* TEXTE FOURNI *
Chapitre 2: l’épi de maïs
Bonjour à tous et bienvenu pour une nouvelle anecdote de « Mon incroyable vie de prof ». Quatre ans que j’enseigne. Je pensais avoir vécu assez d’expériences pour faire face aux situations les plus improbables. Je me trompais et j’ai l’impression que je ne suis pas encore au bout de mes surprises. La dernière fois, je vous ai présenté l’élève Kévyn, le petit farceur de la classe, avec sa blague sur Sacha, le dresseur de pokemon. Aujourd’hui, je vous invite à faire la connaissance de Gabriel, un garçon calme et doux, souvent assis au dernier rang.
Il est sage Gabriel. Il ne bavarde pas, il ne lance pas de boulettes de papier, il ne rit pas ou peu aux bêtises que peuvent raconter certains camarades. Il ne cherche pas à attirer l’attention outre mesure, comme le fait Kévyn, notre clown de service. D’ailleurs, lorsqu’il le fait, c’est déjà arrivé, je suis bien incapable de dire s’il le fait volontairement ou non. Lorsqu’il le fait, je suis aussi incapable de réagir de façon tout à fait naturelle. Vous comprendrez pourquoi en lisant la suite de l’histoire.
Il ne demande rien à personne Gabriel. Pas même de l’aide, pas même à moi, à l’exception de quelques rares fois. Il lui arrive de temps en temps de lever la main pour m’appeler au secours. Il s’habitue peut-être au fur et à mesure que les jours passent. Il sait que je suis là pour l’accompagner dans ses apprentissages.
Il est gentil Gabriel mais Gabriel, il ne comprend rien ou peu de choses. C’est méchant d’avoir ce genre de paroles. J’ai horreur de tenir ce genre de propos. C’est pourtant l’impression qu’il nous a donnée en début d’année malheureusement. Pour vous expliquer la situation, depuis le premier jour de la rentrée, il rencontre des difficultés à suivre les cours. Souvent lorsque je passais pour vérifier s’il avait pris la correction, rien n’était noté et il répondait « Je n’ai pas compris, c’est compliqué». Vous comprendrez peut-être, chers lecteurs, mon incompréhension face au dilemme de Gabriel, quand il suffisait seulement de prendre la correction de l’activité projetée au tableau. Où était le problème? Je me suis tout de même remise en question. J’enseigne l’anglais. Peut-être qu’il ne pouvait pas prendre en note quelque chose qu’il ne comprenait pas? Toujours est-il que je me suis inquiétée quand j’ai su que son problème de compréhension s’étendait aux autres matières. Oui, il faut penser que Gabriel passera le baccalauréat dans deux ans, alors s’il est perdu dès le début d’année, dans toutes les matières, alors qu’on revoit de simples bases…
Finalement, les jours passent et Gabriel prend des notes. Finalement, les jours passent et Gabriel participe. Finalement, les jours passent et Gabriel n’est peut-être pas autant en difficulté que je le croyais. Finalement, Gabriel avait peut-être l’esprit encore en vacances les premiers jours de septembre. OUF! Soulagement.

* CONTENU DES DONNÉES *

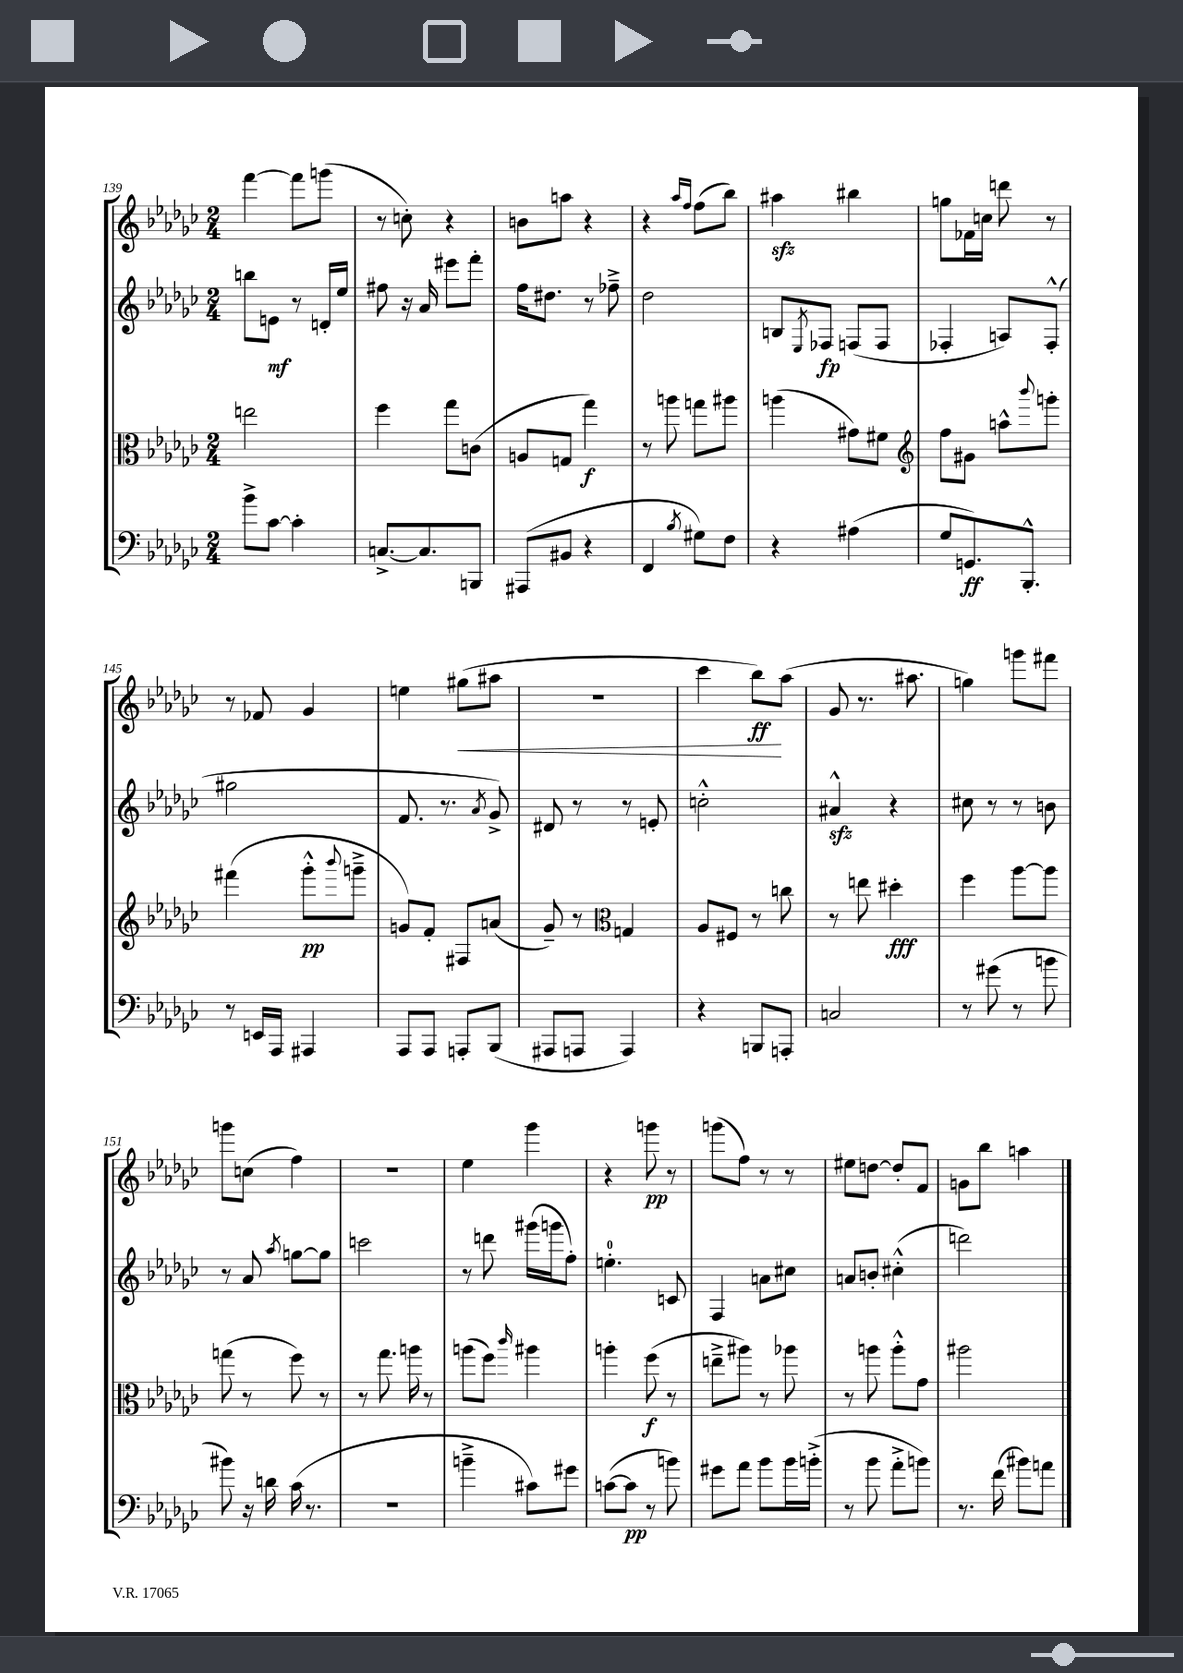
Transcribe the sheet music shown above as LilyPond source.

* CONSIGNES ÉCRITES *
- A) D'après le texte fourni, quelle matière la personne qui raconte enseigne-t-elle ?
- B) Résumez en deux phrases le paragraphe du texte fourni qui commence par « Il ne demande rien à personne Gabriel ».
- C) Écrivez la suite du récit sur Gabriel dans le texte fourni, à partir du point où il s'arrête.

* LISTE DES RÉPONSES *
- A) L'anglais.

- B) Gabriel ne demande rien à personne, pas même de l'aide à sa professeure, sauf en de rares occasions où il lève la main pour l'appeler au secours. Il s'habitue peut-être au fil des jours et sait qu'elle est là pour l'accompagner dans ses apprentissages.

- C)
Il est gentil Gabriel. Il est gentil, mais il lui arrive quelques fois d’attirer l’attention et quand Gabriel attire l’attention, il le fait bien. Il le fait si bien que j’en reste bouche bée!
Un jour, en plein cours d’anglais, Gabriel demande s’il peut me « montrer quelque chose ». Pourquoi ai-je soudainement une hésitation. De courte durée l’hésitation. Je réponds:
« Oui, j’arrive».
-A tout le monde?»Ajoute-t-il.
L’hésitation revient, s’empare de mon petit coeur. Je n’ose cependant lui refuser. Il est si gentil Gabriel. Forcément, je l’autorise à montrer ce « quelque chose » à toute la classe, espérant de toute mon âme qu’il ne s’agisse pas de « quelque chose » de malsain ou de trop « personnel ». J’ai l’esprit mal placé me direz-vous mais malgré ma courte carrière dans l’enseignement, j’ai suffisamment entendu d’anecdotes pour redouter le pire.
J’écrivais donc, je lui donne la permission de « montrer ce quelque chose » qu’il a à nous montrer.
Quelle ne fut pas ma surprise lorsqu’il sort de son sac à dos….
«Un épi de maïs!». Il est fier Gabriel, fier de son épi qu’il a cueilli je ne sais quand et qu’il a apporté en cours. Honnêtement, à ce moment précis, je suis abasourdi. Je ne sais que répondre à part:
– C’est bien. Tu vas le manger?
-Non. Il n’est pas bon à manger.
-Dommage. Tu vas l’utiliser pour la pêche?
-Je ne sais pas. Peut-être.»
Fin de la discussion. Gabriel range son épi. Je n’ai même pas pensé à leur apprendre le mot « maïs » en anglais. The English word for « maïs » is « corn ». Great!
Et vous, comment auriez-vous réagi?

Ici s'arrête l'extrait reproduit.